[Records excerpted from a collection]
● ● ● ● ●
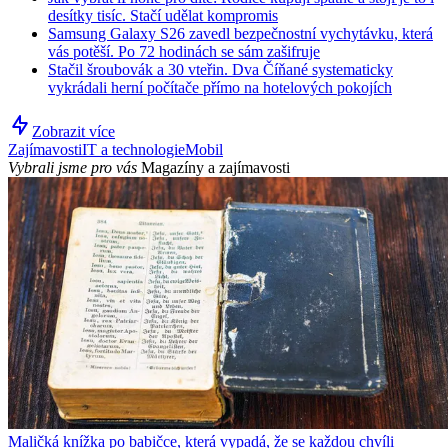
desítky tisíc. Stačí udělat kompromis
Samsung Galaxy S26 zavedl bezpečnostní vychytávku, která
vás potěší. Po 72 hodinách se sám zašifruje
Stačil šroubovák a 30 vteřin. Dva Číňané systematicky
vykrádali herní počítače přímo na hotelových pokojích
Zobrazit více
Zajímavosti
IT a technologie
Mobil
Vybrali jsme pro vás
Magazíny a zajímavosti
Maličká knížka po babičce, která vypadá, že se každou chvíli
● ● ● ● ●
→ **Work to complete**
Extract all the entries word for word; omit any pictures.

→ **Task result**
desítky tisíc. Stačí udělat kompromis
Samsung Galaxy S26 zavedl bezpečnostní vychytávku, která
vás potěší. Po 72 hodinách se sám zašifruje
Stačil šroubovák a 30 vteřin. Dva Číňané systematicky
vykrádali herní počítače přímo na hotelových pokojích
Zobrazit více
Zajímavosti
IT a technologie
Mobil
Vybrali jsme pro vás
Magazíny a zajímavosti
Maličká knížka po babičce, která vypadá, že se každou chvíli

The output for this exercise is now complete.